We think the combination of the heavily conservative electorate and a sharp rebuke to the business lobbyists who pushed the PILOT amendment says something significant about what voters are thinking.
A PILOT agreement is a contract between a local government like a police jury and a business, typically one establishing a new industrial plant or expanding an existing facility. Instead of paying property taxes over the life of the new project, often decades, the government would get a large one-time payment.
We opposed this amendment and were not alone in worrying that it would open the door to deals that were in the interests of businesses and local politicians, but not the parish or city giving up long-term tax revenue.

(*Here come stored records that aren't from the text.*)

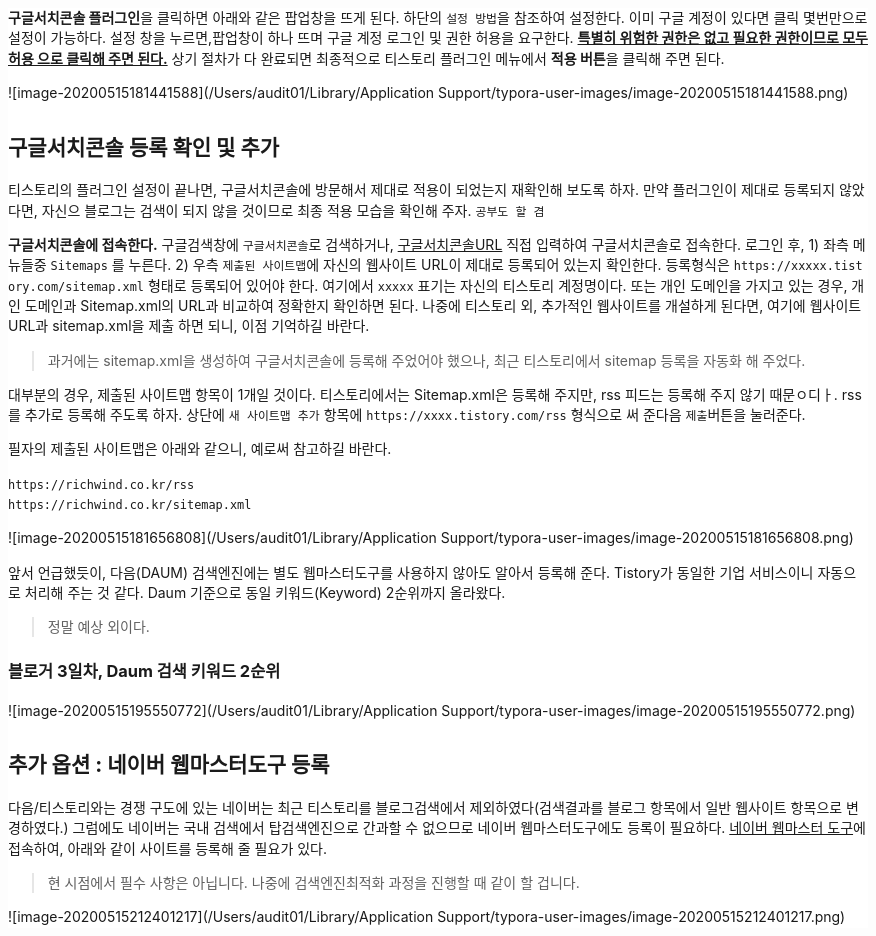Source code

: 

**구글서치콘솔 플러그인**을 클릭하면 아래와 같은 팝업창을 뜨게 된다. 하단의 `설정 방법`을 참조하여 설정한다. 이미 구글 계정이 있다면 클릭 몇번만으로 설정이 가능하다. 설정 창을 누르면,팝업창이 하나 뜨며 구글 계정 로그인 및 권한 허용을 요구한다. **<u>특별히 위험한 권한은 없고 필요한 권한이므로 모두 허용 으로 클릭해 주면 된다.</u>** 상기 절차가 다 완료되면 최종적으로 티스토리 플러그인 메뉴에서 **적용 버튼**을 클릭해 주면 된다. 

![image-20200515181441588](/Users/audit01/Library/Application Support/typora-user-images/image-20200515181441588.png)



## 구글서치콘솔 등록 확인 및 추가

티스토리의 플러그인 설정이 끝나면, 구글서치콘솔에 방문해서 제대로 적용이 되었는지 재확인해 보도록 하자. 만약 플러그인이 제대로 등록되지 않았다면, 자신으 블로그는 검색이 되지 않을 것이므로 최종 적용 모습을 확인해 주자. `공부도 할 겸`

**구글서치콘솔에 접속한다.** 구글검색창에 `구글서치콘솔`로 검색하거나, [구글서치콘솔URL](https://search.google.com/search-console) 직접 입력하여 구글서치콘솔로 접속한다. 로그인 후, 1) 좌측 메뉴들중 `Sitemaps` 를 누른다. 2) 우측 `제출된 사이트맵`에 자신의 웹사이트 URL이 제대로 등록되어 있는지 확인한다. 등록형식은 `https://xxxxx.tistory.com/sitemap.xml` 형태로 등록되어 있어야 한다. 여기에서 `xxxxx` 표기는 자신의 티스토리 계정명이다. 또는 개인 도메인을 가지고 있는 경우, 개인 도메인과 Sitemap.xml의 URL과 비교하여 정확한지 확인하면 된다. 나중에 티스토리 외, 추가적인 웹사이트를 개설하게 된다면, 여기에 웹사이트 URL과 sitemap.xml을 제출 하면 되니, 이점 기억하길 바란다. 

> 과거에는 sitemap.xml을 생성하여 구글서치콘솔에 등록해 주었어야 했으나, 최근 티스토리에서 sitemap 등록을 자동화 해 주었다. 

대부분의 경우, 제출된 사이트맵 항목이 1개일 것이다. 티스토리에서는 Sitemap.xml은 등록해 주지만, rss 피드는 등록해 주지 않기 때문ㅇ디ㅏ. rss를 추가로 등록해 주도록 하자.  상단에  `새 사이트맵 추가` 항목에 `https://xxxx.tistory.com/rss` 형식으로 써 준다음 `제출`버튼을 눌러준다.

필자의 제출된 사이트맵은 아래와 같으니, 예로써 참고하길 바란다. 

```wiki
https://richwind.co.kr/rss
https://richwind.co.kr/sitemap.xml
```

![image-20200515181656808](/Users/audit01/Library/Application Support/typora-user-images/image-20200515181656808.png)



앞서 언급했듯이, 다음(DAUM) 검색엔진에는 별도 웹마스터도구를 사용하지 않아도 알아서 등록해 준다. Tistory가 동일한 기업 서비스이니 자동으로 처리해 주는 것 같다. Daum 기준으로 동일 키워드(Keyword) 2순위까지 올라왔다. 

> 정말 예상 외이다. 



### 블로거 3일차, Daum 검색 키워드 2순위

![image-20200515195550772](/Users/audit01/Library/Application Support/typora-user-images/image-20200515195550772.png)



## 추가 옵션 : 네이버 웹마스터도구 등록

다음/티스토리와는 경쟁 구도에 있는 네이버는 최근 티스토리를 블로그검색에서 제외하였다(검색결과를 블로그 항목에서 일반 웹사이트 항목으로 변경하였다.) 그럼에도 네이버는 국내 검색에서 탑검색엔진으로 간과할 수 없으므로 네이버 웹마스터도구에도 등록이 필요하다. [네이버 웹마스터 도구](https://searchadvisor.naver.com/)에 접속하여, 아래와 같이 사이트를 등록해 줄 필요가 있다. 

> 현 시점에서 필수 사항은 아닙니다. 나중에 검색엔진최적화 과정을 진행할 때 같이 할 겁니다.

![image-20200515212401217](/Users/audit01/Library/Application Support/typora-user-images/image-20200515212401217.png)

After all, PILOT agreements reward short-term thinking.
A local politician seeking to be reelected in four years would be happy to build roads or other things in the short term. The politicos would be easy marks for a business wanting a lower tax payment for 20 or 25 years, in exchange for a lump sum up front.
It is telling that this idea has failed in the Legislature in normal years. But 2020 is hardly a normal year, and nowhere more so than in the State Capitol. With a House full of green legislators, because of term limits, and with the public almost entirely absent from the building, business lobbyists passed the amendment that went before voters on Tuesday.
That voters rejected it, as well as what we saw as an ill-conceived budget limit proposal — Amendment 4, defeated 56%-44% — that was also a nonstarter in normal legislative years.
The leadership in the Legislature should see this as a rebuke of how business is done in the State Capitol during the pandemic. We hope that it is also a message to lawmakers about “economic development” being defined as giving away the Treasury.
Corporate welfare is in theory limited by the Louisiana Constitution, but the workaround for business lobbyists has been cooperative endeavor agreements — contracts between business and government that allow payments in cash. The trade is no longer the relatively innocent days of using taxpayer money to build a road for a new plant or expand a dock for a shipping line.
Now it is an extortion that has gotten out of hand, in the nation and in Louisiana in particular. We hope the State Capitol gets the message that the voters are skeptical of scams.